Profound proposals in SCE’s rate case

A catastrophic crisis calls for radical solutions that are considered out of the box. This includes asking utility shareholders to share in the the same pain as their customers.

M.Cubed is testifying on Southern California Edison’s 2021 General Rate Case (GRC) on behalf of the Small Business Utility Advocates. Small businesses represent nearly half of California’s economy. A recent survey shows that more than 40% of such firms are closed or will close in the near future. While these businesses struggle, the utilities currently assured a steady income, and SCE is asking for a 20% revenue requirement increase on top already high rates.

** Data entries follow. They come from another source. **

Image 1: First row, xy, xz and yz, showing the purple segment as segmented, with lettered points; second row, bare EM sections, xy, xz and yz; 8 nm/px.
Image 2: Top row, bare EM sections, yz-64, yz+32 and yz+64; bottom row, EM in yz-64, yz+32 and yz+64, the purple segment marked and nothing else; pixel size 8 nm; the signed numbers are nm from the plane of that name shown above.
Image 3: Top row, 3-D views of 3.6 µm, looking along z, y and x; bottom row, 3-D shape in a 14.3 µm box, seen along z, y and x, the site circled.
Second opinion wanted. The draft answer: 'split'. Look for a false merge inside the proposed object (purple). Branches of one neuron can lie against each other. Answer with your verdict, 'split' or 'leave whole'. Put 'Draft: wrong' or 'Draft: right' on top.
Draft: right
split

In this context, SBUA filed M.Cubed’s testimony on May 5 recommending that the California Public Utilities Commission take the following actions in response to SCE’s application related to commercial customers:

  • Order SCE to withdraw its present application and refile it with updated forecasts (that were filed last August) and assumptions that better fit the changed circumstances caused by the ongoing Covid-19 crisis.
  • Request that California issue a Rate Revenue Reduction bond that can be used to reduce SCE’s rates by 10%. The state did this in 1996 in anticipation of restructuring, and again in 2001 after the energy crisis.
  • Freeze all but essential utility investment. Much of SCE’s proposed increase is for “load growth” that has not materialized in the past, and even less likely now.
  • Require shareholders, rather than ratepayers, to bear the risks of underutilized or cost-ineffective investments.
  • Reduce Edison’s authorized rate-of-return by an amount proportionate to its lower sales until load levels and characteristics return to 2019 levels or demonstrably reach local demand levels at the circuit or substation that justify requested investment as “used and useful.”
  • Enact Covid-19 Commercial Class Economic Develop (ED) and Supply Chain Repatriation rates. These rates should be at least partially funded in part by SCE shareholders.
  • Order Edison to prioritize deployment of beneficial, flexible, distributed energy resources (DER) in-lieu of fixed distribution investments within its grid modernization program. SCE should not be throwing up barriers to this transformation.
  • Order Edison to reconcile its load forecasts for its local “adjustments” with its overall system forecast to avoid systemic over-forecasting, which leads to investment in excess distribution capacity.
  • Order SCE to revise and refile its distribution investment plan to align its load growth planning with the CPUC-adopted load forecasts for resource planning and to shift more funds to the grid modernization functions that focus on facilitating DER deployment specified in SCE’s application.
  • Order an audit of SCE’s spending in other categories to determine if the activities are justified and appropriate cost controls are in place.  A comparison of authorized and actual 2019 capital expenditures found divergences as large as 65% from forecasted spending. The pattern shows that SCE appears to just spend up to its total authorized amount and then justify its spending after the fact.

M.Cubed goes into greater depth on the rationale for each of these recommendations. The CPUC does not offer many forums for these types of proposals, so SBUA has taken the opportunity offered by SCE’s overall revenue requirement request to plunge in.